The perspective of the hidden camera makes the viewer feel like they are in the car along with the participants. Native advertising that includes individuals who don’t know they’re being filmed provides for more natural experiences (as opposed to acting). This is successful native advertising because it is nondisruptive, unique and reminds the viewer of a TV show, like James Corden’s Carpool Karaoke, a fun segment that is shared all over social media. The takeaway from this example is that Lyft analyzed and understood styles of video that perform well on Facebook and implemented these into their video marketing techniques.
Repeating the same video type to create a series piques interest in viewers and encourages loyalty to check out others—many of the undercover Lyft videos have well over a million views. Demi Lovato’s take from her trip to Denver last year exceeds eight million. Lyft clearly hit the nail on the head by creating content to go viral, all while seamlessly promoting the service. The series also impressed critics, leading to a Webby nominee for 2017 in the category of Branded Comedy for film & video.

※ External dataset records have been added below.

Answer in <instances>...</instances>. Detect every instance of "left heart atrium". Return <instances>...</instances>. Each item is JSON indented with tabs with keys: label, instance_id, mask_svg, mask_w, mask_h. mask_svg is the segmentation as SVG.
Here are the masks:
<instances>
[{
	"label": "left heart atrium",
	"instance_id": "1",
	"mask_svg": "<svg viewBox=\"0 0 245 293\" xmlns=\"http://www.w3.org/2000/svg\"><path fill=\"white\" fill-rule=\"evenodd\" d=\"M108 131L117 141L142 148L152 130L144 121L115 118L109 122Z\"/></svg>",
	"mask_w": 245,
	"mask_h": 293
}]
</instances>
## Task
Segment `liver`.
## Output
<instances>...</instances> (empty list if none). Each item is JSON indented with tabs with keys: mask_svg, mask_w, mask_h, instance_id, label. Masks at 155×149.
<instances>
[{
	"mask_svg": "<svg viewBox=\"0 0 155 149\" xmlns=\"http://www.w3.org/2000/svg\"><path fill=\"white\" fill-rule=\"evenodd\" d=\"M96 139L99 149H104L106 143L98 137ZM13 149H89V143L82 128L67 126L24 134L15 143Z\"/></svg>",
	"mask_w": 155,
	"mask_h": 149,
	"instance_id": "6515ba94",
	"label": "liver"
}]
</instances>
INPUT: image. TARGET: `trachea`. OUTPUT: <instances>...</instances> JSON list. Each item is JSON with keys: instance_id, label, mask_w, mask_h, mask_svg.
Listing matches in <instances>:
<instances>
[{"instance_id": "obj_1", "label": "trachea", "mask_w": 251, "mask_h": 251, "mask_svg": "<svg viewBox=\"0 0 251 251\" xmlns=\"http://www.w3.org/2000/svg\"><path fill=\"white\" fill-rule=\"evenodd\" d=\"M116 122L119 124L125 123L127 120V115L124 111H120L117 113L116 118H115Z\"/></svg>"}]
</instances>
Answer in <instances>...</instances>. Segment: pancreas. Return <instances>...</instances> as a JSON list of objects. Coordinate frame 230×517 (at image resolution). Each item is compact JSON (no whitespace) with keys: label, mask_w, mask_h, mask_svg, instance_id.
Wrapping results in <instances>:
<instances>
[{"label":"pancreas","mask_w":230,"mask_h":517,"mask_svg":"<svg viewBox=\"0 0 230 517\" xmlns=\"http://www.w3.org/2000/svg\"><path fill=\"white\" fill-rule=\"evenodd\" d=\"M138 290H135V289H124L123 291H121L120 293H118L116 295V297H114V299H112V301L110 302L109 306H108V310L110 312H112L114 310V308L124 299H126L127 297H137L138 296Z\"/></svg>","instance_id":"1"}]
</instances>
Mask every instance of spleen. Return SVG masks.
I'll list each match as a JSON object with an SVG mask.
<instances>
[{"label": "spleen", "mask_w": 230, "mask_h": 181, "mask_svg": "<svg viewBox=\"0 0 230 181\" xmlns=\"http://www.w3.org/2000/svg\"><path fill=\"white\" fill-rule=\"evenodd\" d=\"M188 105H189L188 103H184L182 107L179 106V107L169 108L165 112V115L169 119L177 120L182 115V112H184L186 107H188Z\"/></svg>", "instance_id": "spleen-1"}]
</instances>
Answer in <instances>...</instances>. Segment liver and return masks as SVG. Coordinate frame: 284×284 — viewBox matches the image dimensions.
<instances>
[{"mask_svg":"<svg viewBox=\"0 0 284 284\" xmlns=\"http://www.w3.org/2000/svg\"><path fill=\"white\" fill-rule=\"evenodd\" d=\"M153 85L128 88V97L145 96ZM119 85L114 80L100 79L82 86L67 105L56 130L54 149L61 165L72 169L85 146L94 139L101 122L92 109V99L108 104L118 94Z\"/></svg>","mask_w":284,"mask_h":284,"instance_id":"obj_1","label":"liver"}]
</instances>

Be sure to take risks to use innovative techniques to outshine competitors and for the potential to go viral.
These videos are all excellent models of native advertising. They are similar in the sense that they don’t feel like an advertisement, aren’t overpowered with branding or sales terms and contain content that integrates seamlessly with everything else on the platform. Each is unique, though, individually creative and persuasive. You should emulate these because they stand out from the masses of other branded content on the web. When employing native advertising in your video marketing strategy, be sure to take risks to use innovative techniques to outshine competitors and for the potential to go viral.